» Task details:
Could you set out the lines below as a numbered list, skipping blank lines? Begin at the very first line and stop after the line that contains "class: Amphibia", including that line.

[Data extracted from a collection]
════════════════════
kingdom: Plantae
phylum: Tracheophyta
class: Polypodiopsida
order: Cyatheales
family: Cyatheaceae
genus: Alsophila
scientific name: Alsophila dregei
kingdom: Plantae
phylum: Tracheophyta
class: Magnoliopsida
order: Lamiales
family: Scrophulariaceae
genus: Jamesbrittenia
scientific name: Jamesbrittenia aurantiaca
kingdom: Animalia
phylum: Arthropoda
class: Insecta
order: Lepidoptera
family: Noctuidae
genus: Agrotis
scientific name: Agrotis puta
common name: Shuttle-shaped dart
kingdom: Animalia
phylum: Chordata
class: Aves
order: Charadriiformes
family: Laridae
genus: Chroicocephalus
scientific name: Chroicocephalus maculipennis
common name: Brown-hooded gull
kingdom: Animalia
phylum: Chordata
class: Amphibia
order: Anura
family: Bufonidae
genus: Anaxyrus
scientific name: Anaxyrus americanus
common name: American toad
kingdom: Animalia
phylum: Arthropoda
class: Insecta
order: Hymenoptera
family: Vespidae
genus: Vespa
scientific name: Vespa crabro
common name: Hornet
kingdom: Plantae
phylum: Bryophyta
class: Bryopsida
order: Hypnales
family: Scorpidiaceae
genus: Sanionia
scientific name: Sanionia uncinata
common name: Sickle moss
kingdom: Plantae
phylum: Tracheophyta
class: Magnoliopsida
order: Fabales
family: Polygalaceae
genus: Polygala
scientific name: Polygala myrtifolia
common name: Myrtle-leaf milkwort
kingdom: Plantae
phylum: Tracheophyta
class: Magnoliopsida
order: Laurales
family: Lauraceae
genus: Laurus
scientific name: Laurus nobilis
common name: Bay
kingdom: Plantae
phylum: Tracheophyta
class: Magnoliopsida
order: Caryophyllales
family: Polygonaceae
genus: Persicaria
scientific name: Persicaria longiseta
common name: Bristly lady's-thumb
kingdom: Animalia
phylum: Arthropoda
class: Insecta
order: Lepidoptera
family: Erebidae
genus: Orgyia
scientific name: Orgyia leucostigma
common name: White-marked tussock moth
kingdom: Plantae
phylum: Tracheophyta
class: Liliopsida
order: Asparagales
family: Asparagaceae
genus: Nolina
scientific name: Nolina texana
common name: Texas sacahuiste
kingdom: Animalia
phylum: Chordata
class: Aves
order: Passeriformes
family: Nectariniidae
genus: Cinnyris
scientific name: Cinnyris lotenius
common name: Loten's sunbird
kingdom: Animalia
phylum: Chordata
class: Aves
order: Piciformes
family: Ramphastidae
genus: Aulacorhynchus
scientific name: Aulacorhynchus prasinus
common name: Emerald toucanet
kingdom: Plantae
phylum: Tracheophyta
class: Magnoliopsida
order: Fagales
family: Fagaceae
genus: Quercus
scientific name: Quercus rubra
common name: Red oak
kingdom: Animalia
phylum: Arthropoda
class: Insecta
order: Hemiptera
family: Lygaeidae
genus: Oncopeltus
════════════════════
» Finished exercise:
1. kingdom: Plantae
2. phylum: Tracheophyta
3. class: Polypodiopsida
4. order: Cyatheales
5. family: Cyatheaceae
6. genus: Alsophila
7. scientific name: Alsophila dregei
8. kingdom: Plantae
9. phylum: Tracheophyta
10. class: Magnoliopsida
11. order: Lamiales
12. family: Scrophulariaceae
13. genus: Jamesbrittenia
14. scientific name: Jamesbrittenia aurantiaca
15. kingdom: Animalia
16. phylum: Arthropoda
17. class: Insecta
18. order: Lepidoptera
19. family: Noctuidae
20. genus: Agrotis
21. scientific name: Agrotis puta
22. common name: Shuttle-shaped dart
23. kingdom: Animalia
24. phylum: Chordata
25. class: Aves
26. order: Charadriiformes
27. family: Laridae
28. genus: Chroicocephalus
29. scientific name: Chroicocephalus maculipennis
30. common name: Brown-hooded gull
31. kingdom: Animalia
32. phylum: Chordata
33. class: Amphibia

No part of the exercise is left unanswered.